• **SELECTED TEXT**:
━━━━━━━━
Survey-Weighted Correlation (Pearson, Polychoric, Polyserial)

Compute pairwise correlations between two or more variables in a survey design, with design-based standard errors and confidence intervals. Returns results in long or wide format. The estimator is selected by method: "pearson" (default) for two numeric variables, "polychoric" for two ordinal variables under a bivariate-normal latent model (Olsson 1979), or "polyserial" for one ordinal + one continuous variable (Cox 1974). The survey-weighted polychoric and polyserial estimators (point estimates and design-based variance) are implemented from scratch following Mannan (2025); they are not derived from the survey package, which does not provide these estimators.

Usage

get_corr(
  design,
  x,
  group = NULL,
  format = c("long", "wide"),
  redundant = FALSE,
  diagonal = FALSE,
  variance = "ci",
  conf_level = 0.95,
  n_weighted = FALSE,
  decimals = NULL,
  min_cell_n = 30L,
  na.rm = TRUE,
  label_values = TRUE,
  label_vars = TRUE,
  name_style = "surveycore",
  method = "pearson",
  ...,
  .id = NULL,
  .if_missing_var = NULL
)

Arguments

design

A survey design object: survey_taylor, survey_replicate, survey_twophase, or survey_nonprob. method values "polychoric" and "polyserial" are supported on survey_taylor and survey_replicate only; other design classes raise surveycore_error_polychoric_design_unsupported.

x

<tidy-select> Two or more unquoted variable names. For method = "pearson", non-numeric columns are dropped with a warning. For method = "polychoric", every selected column must classify as ordinal (ordered factor, unordered factor, or integer with <= 10 distinct values) — non-ordinal columns raise surveycore_error_polychoric_requires_ordinal. For method = "polyserial", each pair is canonicalized by type (one ordinal

one continuous); logical / character / high-cardinality integer columns raise surveycore_error_polyserial_canonicalization_ambiguous.

group

<tidy-select> Optional grouping variable(s). Combined with any grouping set by group_by(). Default NULL.

format

"long" (default) or "wide". Long format returns one row per variable pair with inference statistics. Wide format returns the correlation matrix (r values only — no variance or inference columns). When group is active, group columns are prepended in both formats. Case-sensitive.

redundant

Logical. If FALSE (default), each pair appears once (lower triangle: pairs where var1 precedes var2 in input order). If TRUE, both (A, B) and (B, A) are included (full directed pairs). Only affects long format; wide format always shows the full symmetric matrix.
━━━━━━━━
• **INFORMATION SUPPLIED**:
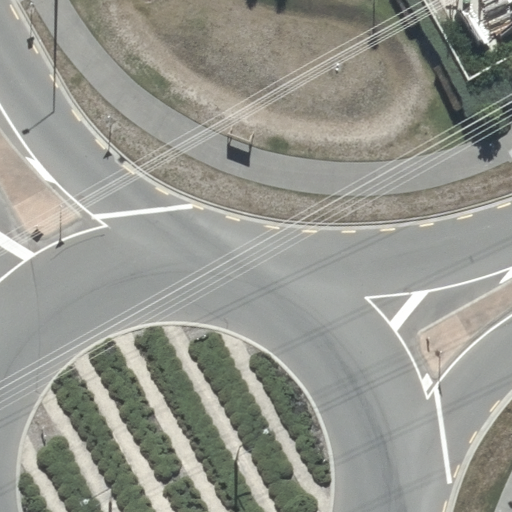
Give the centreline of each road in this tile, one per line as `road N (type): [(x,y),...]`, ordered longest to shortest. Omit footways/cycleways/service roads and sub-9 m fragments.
━━━━━━━━
• **WHAT YOU HAVE TO DO**: Reproduce word for word the stretch of the survey-weighted correlation page from "one continuous); logical" through "full symmetric matrix.".

• **SOLUTION FOR THIS TASK**:
one continuous); logical / character / high-cardinality integer columns raise surveycore_error_polyserial_canonicalization_ambiguous.

group

<tidy-select> Optional grouping variable(s). Combined with any grouping set by group_by(). Default NULL.

format

"long" (default) or "wide". Long format returns one row per variable pair with inference statistics. Wide format returns the correlation matrix (r values only — no variance or inference columns). When group is active, group columns are prepended in both formats. Case-sensitive.

redundant

Logical. If FALSE (default), each pair appears once (lower triangle: pairs where var1 precedes var2 in input order). If TRUE, both (A, B) and (B, A) are included (full directed pairs). Only affects long format; wide format always shows the full symmetric matrix.